Cache lifecycle
- The system prompt, tool definitions, and conversation history are assembled into a single prompt
- The API checks if any prefix of this prompt matches a cached entry
- Matched prefix tokens are read from cache at 10% of standard input pricing
- Unmatched tokens (the suffix) are processed at 125% of standard pricing (cache write)
- The new, longer prefix is cached for future turns
Cache TTL: Cached prefixes auto-refresh on each hit but expire after ~5 minutes of inactivity. Long pauses between turns (user thinking, waiting for approval) can cause cache expiry.
What stays stable across turns: System prompt, tool definitions, SKILL.md content, agent instructions, CLAUDE.md content. These form the cacheable prefix.
What changes each turn: New user messages, assistant responses, tool call results. These extend the suffix.
Cache-safe compaction reuses the exact same prefix (system prompt + tools + skill instructions) and appends the compaction summary as a new user message. The prefix cache is preserved because the prefix bytes are identical.
Cache-breaking compaction would rebuild the prompt differently — reordering tools, changing system prompt content, or injecting the summary into the system prompt. This invalidates the entire cache.
[system prompt] ← identical to pre-compaction (CACHED)
[tool definitions] ← identical to pre-compaction (CACHED)
[skill instructions] ← identical to pre-compaction (CACHED)
[user]: "Session summary: Previously we implemented auth module,
fixed 3 bugs, and updated tests.

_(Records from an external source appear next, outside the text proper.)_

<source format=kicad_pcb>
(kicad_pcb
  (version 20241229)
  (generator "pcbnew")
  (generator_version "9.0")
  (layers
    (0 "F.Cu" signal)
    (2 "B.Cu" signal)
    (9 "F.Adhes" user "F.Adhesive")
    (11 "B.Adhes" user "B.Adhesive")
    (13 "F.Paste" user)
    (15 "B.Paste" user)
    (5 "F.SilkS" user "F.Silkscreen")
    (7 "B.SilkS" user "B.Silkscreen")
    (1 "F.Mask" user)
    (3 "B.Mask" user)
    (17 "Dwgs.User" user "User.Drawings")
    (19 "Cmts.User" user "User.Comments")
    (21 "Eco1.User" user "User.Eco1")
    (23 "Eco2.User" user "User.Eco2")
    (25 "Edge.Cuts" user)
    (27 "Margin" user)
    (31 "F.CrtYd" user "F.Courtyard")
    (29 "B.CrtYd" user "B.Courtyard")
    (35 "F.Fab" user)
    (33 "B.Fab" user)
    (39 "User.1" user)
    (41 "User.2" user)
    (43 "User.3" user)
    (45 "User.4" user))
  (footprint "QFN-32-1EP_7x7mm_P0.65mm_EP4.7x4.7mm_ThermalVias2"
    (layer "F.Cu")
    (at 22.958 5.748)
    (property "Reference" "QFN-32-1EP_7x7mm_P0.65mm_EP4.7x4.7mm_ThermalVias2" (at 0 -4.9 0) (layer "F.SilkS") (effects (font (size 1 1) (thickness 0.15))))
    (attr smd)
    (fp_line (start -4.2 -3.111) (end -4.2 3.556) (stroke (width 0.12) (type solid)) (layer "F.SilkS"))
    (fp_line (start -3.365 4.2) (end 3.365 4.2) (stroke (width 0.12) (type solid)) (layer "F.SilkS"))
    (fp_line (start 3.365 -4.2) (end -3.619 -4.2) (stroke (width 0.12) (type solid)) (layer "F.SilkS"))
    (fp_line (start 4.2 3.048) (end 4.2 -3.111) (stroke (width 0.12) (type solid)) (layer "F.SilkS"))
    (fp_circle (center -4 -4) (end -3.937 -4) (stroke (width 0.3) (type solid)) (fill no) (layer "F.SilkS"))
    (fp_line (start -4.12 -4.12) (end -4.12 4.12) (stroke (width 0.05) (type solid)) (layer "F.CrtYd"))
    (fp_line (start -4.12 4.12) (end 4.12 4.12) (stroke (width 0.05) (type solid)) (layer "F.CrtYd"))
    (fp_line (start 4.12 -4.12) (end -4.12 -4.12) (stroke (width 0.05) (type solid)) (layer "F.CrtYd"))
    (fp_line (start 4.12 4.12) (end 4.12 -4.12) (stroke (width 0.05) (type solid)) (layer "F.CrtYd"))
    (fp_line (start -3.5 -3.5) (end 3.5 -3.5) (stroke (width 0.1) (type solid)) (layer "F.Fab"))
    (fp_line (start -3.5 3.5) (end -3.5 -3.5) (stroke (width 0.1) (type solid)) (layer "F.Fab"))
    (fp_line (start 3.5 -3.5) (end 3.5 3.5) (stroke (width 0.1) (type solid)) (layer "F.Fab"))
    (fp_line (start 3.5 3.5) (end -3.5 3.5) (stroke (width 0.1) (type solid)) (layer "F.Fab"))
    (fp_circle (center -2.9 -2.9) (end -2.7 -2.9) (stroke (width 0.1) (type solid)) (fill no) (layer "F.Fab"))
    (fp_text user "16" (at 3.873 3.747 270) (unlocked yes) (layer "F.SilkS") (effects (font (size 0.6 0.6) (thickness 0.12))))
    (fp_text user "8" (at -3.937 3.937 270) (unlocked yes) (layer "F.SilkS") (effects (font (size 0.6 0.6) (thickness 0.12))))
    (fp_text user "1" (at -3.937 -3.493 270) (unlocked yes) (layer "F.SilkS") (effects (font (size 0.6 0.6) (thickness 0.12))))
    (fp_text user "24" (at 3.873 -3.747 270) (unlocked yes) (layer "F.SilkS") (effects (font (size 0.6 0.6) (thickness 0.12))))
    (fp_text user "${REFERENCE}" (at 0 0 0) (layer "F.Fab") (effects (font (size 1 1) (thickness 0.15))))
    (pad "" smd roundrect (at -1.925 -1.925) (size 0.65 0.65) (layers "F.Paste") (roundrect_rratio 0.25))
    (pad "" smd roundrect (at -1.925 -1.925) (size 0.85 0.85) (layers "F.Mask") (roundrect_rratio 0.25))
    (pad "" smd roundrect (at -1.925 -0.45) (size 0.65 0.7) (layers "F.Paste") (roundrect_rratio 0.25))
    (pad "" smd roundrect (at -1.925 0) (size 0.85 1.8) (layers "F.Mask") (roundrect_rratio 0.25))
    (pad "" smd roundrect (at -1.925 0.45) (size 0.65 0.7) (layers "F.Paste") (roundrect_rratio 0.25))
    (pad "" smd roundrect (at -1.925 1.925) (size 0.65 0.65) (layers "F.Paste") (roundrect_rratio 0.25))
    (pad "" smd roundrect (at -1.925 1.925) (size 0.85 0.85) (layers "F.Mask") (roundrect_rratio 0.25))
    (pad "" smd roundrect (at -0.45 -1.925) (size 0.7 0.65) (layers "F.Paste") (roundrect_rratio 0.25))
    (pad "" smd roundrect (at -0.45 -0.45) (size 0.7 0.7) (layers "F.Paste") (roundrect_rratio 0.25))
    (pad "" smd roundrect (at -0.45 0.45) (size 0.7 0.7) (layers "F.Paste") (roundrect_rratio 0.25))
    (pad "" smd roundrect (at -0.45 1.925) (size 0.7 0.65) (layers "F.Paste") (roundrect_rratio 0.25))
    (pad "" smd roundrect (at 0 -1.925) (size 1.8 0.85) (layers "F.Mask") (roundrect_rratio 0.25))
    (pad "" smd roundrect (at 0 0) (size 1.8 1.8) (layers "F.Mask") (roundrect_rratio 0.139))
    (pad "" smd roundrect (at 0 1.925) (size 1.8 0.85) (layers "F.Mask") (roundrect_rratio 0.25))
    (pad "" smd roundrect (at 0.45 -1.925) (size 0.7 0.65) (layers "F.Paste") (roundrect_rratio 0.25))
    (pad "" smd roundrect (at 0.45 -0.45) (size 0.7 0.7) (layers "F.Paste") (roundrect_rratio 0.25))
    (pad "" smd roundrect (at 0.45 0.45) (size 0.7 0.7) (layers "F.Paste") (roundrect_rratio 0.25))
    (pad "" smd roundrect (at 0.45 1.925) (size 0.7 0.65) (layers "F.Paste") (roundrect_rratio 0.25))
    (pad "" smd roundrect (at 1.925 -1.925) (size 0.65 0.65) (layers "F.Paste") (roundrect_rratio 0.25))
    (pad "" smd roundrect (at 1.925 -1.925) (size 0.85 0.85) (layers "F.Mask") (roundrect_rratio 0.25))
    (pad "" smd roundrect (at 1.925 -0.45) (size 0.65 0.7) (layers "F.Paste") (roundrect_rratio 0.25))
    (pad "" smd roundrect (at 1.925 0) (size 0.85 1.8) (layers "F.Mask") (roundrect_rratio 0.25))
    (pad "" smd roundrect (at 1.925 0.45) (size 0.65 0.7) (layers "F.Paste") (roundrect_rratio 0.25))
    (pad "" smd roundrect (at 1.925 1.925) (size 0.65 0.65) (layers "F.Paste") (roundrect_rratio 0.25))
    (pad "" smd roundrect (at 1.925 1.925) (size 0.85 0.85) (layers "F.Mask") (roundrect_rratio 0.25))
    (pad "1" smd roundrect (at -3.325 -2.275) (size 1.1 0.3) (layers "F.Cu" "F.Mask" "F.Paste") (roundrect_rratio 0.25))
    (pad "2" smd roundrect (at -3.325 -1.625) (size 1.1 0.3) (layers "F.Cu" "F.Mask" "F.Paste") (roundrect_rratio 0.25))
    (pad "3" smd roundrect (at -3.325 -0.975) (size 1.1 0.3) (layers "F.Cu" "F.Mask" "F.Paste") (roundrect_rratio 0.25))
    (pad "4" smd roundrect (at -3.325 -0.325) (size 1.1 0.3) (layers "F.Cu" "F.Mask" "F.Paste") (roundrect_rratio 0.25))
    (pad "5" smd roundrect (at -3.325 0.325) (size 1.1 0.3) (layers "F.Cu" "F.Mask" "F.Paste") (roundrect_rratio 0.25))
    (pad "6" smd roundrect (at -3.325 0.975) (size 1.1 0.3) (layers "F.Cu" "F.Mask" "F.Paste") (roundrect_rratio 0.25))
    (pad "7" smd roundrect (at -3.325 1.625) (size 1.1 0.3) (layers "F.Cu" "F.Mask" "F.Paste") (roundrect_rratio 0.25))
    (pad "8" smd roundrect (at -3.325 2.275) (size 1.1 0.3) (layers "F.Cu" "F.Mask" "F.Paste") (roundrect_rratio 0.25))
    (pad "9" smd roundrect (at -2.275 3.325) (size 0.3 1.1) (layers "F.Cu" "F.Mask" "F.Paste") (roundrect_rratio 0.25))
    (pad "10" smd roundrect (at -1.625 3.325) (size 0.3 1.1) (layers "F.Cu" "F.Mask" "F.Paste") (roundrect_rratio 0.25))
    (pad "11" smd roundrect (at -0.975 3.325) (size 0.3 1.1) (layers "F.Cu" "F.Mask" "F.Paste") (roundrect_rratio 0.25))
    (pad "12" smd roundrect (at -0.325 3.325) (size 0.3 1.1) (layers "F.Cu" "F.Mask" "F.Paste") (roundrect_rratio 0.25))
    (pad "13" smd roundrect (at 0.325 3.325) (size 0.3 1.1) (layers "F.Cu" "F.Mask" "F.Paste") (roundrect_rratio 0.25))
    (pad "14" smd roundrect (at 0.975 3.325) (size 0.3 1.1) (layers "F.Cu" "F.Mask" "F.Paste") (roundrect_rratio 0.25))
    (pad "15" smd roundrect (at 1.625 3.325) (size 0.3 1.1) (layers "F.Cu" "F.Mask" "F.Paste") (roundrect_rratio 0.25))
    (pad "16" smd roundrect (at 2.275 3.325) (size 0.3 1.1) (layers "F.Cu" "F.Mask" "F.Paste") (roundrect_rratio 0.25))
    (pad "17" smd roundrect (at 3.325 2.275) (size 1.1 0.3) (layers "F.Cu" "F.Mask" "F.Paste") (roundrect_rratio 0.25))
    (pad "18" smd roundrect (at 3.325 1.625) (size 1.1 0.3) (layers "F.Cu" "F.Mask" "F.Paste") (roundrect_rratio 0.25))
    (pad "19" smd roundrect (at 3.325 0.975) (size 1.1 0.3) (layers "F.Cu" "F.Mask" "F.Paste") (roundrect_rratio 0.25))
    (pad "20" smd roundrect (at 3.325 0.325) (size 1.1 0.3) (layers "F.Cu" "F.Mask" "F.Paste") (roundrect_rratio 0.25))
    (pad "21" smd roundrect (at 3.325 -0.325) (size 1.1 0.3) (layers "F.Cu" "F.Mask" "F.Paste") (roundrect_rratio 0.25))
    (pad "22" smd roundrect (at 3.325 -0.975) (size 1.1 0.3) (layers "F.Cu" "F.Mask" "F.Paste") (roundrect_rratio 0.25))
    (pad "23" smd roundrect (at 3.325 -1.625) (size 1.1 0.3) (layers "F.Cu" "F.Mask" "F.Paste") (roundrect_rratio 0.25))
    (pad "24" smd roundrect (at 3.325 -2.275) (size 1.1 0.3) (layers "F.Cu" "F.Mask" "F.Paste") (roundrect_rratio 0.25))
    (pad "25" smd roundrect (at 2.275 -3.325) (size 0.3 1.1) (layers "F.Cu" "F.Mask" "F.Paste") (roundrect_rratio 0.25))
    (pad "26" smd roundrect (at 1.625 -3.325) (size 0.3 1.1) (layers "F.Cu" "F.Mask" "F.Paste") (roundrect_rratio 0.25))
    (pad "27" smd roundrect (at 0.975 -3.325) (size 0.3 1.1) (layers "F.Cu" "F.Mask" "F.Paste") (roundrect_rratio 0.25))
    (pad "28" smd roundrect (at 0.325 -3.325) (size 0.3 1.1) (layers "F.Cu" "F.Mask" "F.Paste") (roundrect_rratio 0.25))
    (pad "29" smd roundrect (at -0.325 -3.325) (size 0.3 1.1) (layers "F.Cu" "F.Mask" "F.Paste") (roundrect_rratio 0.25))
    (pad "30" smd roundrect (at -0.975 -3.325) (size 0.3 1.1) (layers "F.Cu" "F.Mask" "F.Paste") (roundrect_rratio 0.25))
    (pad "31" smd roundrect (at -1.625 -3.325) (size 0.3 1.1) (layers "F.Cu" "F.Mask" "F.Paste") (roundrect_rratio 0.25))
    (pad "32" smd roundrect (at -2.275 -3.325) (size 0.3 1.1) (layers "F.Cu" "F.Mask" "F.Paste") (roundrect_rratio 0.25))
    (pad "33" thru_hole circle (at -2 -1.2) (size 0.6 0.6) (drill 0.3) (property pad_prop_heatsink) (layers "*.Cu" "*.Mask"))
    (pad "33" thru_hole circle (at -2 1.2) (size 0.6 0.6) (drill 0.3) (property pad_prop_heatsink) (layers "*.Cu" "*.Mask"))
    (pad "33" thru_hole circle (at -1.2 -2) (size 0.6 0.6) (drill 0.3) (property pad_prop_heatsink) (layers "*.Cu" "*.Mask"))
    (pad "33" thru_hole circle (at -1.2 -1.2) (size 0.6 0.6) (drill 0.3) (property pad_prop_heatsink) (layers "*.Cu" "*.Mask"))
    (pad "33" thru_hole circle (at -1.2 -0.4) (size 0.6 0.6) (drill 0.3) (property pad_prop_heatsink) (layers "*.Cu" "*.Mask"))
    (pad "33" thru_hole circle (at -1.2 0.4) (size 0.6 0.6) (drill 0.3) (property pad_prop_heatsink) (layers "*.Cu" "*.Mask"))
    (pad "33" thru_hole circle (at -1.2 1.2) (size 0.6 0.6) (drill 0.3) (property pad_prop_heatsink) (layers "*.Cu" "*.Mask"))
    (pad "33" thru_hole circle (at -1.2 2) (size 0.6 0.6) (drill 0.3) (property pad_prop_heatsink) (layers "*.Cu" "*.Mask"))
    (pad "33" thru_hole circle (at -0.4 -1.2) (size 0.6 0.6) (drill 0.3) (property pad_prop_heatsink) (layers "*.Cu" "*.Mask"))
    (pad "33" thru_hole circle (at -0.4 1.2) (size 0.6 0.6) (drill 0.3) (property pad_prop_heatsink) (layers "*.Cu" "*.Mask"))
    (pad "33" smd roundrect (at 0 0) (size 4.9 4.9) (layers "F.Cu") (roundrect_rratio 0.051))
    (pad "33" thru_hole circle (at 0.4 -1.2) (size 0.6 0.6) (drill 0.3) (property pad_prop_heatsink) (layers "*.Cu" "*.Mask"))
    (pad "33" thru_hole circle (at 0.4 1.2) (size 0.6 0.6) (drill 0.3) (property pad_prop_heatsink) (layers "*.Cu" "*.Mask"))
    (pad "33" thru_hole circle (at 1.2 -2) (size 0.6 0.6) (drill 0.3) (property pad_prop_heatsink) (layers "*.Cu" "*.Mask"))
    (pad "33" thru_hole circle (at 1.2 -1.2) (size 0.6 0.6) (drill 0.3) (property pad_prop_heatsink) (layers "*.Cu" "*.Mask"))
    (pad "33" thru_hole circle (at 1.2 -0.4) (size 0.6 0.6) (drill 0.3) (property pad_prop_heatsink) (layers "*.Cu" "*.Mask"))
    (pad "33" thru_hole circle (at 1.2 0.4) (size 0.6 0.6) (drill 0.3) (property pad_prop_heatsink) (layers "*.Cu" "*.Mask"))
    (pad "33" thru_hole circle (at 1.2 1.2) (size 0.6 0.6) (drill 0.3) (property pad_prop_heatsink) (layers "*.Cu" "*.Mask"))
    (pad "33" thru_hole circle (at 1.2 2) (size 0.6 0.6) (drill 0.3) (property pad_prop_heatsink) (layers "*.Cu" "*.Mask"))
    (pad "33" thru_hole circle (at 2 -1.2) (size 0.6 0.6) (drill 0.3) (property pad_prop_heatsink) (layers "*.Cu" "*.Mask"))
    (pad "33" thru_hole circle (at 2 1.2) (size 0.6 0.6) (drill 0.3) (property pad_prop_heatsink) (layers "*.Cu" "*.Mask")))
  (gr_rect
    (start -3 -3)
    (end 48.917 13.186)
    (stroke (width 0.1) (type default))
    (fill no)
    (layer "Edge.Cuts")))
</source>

Continuing with..."
[assistant]: "I'll continue from where we left off..."
Cache-breaking — prefix changed:
[modified system prompt] ← different content (CACHE MISS)
[tool definitions] ← even if identical, miss propagates
[skill instructions] ← miss propagates to all downstream tokens
[user]: "Continue working..."
Implication for orchestrators: Orchestrators that run long sessions (implementation-orchestrator, finalization-orchestrator) benefit most from cache-safe compaction. Keep system prompts and tool definitions identical across the session. Do not inject turn-count, elapsed-time, or progress-percentage into the system prompt.
context: fork directive in SKILL.md spawns an isolated sub-session with its own context window. Key cache behaviors:
- Isolated cache: The forked session builds its own cache from scratch. It does not inherit the parent's cached prefix.
- Parent cache preserved: Forking does not modify the parent's prompt, so the parent's cache remains intact.
- Short-lived: Fork sessions typically complete in a few turns, so their cache investment is small.
- No cross-session sharing: Cache entries are per-session. Two forks of the same skill each pay their own cache write costs.
Practical guidance: Fork sessions are already cache-efficient by design — they start fresh, run briefly, and return results. The main concern is the parent session: receiving fork results adds new content to the conversation suffix, not the prefix, so the parent's cache is unaffected.
- Switching from Opus to Haiku mid-conversation invalidates the Opus cache. The Haiku session starts with a cold cache.
- Switching back to Opus may or may not hit the previous cache, depending on TTL expiry and whether the prompt prefix changed.
Recommendation: Use subagents (Task tool) instead of switching models mid-conversation. Subagents run in isolated sessions with their own caches, leaving the parent session's cache intact. This aligns with the model tier optimization approach (SPEC-017) where Haiku handles lightweight subtasks without disrupting the Opus parent cache.